CRE-Laval Le marais à proximité du golf Islemère a été remblayé en 2005 dans la controverse par l’entreprise Petra, propriété du non moins controversé Giuseppe Borsellino. À droite, une photo avant 2003. À gauche, le marais en 2010.

De 2010 à 2012, 22 hectares de milieux humides ont disparu sous les pelleteuses des promoteurs à Laval. Des environnementalistes dénoncent la mollesse du ministère de l’Environnement et du Développement durable (MDDEP) et celle de la municipalité.

Actuellement, à Laval, il reste, en zone développable, 175 milieux humides intacts totalisant 204 hectares. «Cela représente un déficit de 38 % par rapport à la superficie qu’occupaient les milieux humides en 2004», a dénoncé hier en conférence de presse Guy Garand, DG du Conseil régional de l’environnement de Laval (CRE-Laval).

Les milieux humides, tels que les étangs, les marécages et les tourbières, ont une valeur écologique. Ils hébergent plusieurs espèces, servent de zone tampon en cas d’inondations et filtrent les polluants présents dans l’eau. Lorsqu’un promoteur veut construire sur un milieu humide, il doit obtenir un certificat d’autorisation de la part du MDDEP.

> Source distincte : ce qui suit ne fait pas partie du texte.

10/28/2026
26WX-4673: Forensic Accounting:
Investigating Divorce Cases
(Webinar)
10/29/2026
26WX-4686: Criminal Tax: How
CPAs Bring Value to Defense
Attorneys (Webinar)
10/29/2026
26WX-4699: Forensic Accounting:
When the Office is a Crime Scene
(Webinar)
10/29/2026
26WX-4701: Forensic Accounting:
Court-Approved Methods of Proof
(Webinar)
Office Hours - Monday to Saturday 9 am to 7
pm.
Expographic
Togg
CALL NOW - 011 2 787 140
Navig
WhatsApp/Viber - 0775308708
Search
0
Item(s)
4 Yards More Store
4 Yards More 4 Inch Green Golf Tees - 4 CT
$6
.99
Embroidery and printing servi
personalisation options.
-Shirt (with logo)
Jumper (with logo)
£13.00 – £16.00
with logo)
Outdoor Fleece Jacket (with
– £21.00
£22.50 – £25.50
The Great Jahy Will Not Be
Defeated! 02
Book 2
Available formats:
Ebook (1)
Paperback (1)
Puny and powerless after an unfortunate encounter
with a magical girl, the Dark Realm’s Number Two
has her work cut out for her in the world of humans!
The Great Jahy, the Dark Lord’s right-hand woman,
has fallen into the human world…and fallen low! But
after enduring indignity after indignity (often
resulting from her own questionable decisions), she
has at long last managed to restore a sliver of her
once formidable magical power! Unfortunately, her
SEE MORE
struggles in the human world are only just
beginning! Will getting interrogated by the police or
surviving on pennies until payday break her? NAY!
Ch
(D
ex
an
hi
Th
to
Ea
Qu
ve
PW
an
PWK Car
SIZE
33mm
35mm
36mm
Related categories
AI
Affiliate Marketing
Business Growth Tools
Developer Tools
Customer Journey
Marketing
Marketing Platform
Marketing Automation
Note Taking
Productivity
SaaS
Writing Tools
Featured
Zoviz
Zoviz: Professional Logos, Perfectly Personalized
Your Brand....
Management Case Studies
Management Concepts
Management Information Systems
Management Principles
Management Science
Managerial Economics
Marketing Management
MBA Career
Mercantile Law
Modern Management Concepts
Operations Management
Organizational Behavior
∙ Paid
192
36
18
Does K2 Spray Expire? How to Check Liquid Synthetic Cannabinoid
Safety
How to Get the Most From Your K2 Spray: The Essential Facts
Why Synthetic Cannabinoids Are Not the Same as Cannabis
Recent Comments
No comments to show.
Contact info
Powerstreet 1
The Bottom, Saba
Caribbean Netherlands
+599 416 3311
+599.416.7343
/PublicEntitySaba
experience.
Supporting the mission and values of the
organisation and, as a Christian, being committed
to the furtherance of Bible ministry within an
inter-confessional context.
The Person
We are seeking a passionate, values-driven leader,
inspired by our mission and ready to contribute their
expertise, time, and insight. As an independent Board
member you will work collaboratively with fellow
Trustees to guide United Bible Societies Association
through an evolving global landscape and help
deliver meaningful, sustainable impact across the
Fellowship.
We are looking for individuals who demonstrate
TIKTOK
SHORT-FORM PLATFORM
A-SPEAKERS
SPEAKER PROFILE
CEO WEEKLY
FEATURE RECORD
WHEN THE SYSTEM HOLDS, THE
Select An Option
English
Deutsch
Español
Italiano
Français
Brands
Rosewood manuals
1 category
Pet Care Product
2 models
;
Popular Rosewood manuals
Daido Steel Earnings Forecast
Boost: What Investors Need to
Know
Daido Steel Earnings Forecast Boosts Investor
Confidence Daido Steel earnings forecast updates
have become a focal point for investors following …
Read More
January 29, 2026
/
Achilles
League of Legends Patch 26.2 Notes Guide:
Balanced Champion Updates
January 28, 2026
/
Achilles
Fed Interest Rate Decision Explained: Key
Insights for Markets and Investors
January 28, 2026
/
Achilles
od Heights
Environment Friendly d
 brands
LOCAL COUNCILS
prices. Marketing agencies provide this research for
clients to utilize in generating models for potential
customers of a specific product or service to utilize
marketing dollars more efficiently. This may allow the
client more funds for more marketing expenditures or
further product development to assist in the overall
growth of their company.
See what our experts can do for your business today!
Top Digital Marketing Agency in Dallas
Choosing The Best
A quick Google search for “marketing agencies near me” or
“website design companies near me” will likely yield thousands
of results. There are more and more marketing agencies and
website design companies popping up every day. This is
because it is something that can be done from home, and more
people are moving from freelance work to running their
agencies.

«Le problème, c’est que les fonctionnaires du MDDEP ne jouent pas leur rôle de protection. De 2004 à 2012, ils ont reçu 122 demandes de certificat d’autorisation concernant Laval. Ils en ont approuvé 82 %», déplore Me Jean-François Girard, membre du Centre québécois droit de l’environnement.

Sans compter que plusieurs promoteurs ont détruit ou altéré des milieux humides sans même demander de certificat d’autorisation. Le CRE-Laval a dénombré 25 cas d’infractions ces deux dernières années, sans que les autorités ne sévissent.

Quand il délivre un certificat d’autorisation pour détruire ou altérer un milieu humide, le MDDEP exige désormais une compensation. Cette dernière peut être monétaire (et servir à aménager d’autres milieux humides) ou prendre la forme d’un don de terrain.

Mais bien souvent, il n’y a même pas de compensation, dénonce M. Garand, chiffres à l’appui. Ainsi, en 2010, sur les 104 hectares disparus ou altérés à Laval, 30 n’auraient pas fait l’objet de compensation, note le CRE-Laval, qui demande un moratoire sur la construction en milieux humides. Il n’a pas été possible de recueillir les commentaires, ni du nouveau ministre de l’Environnement, ni de la Ville de Laval.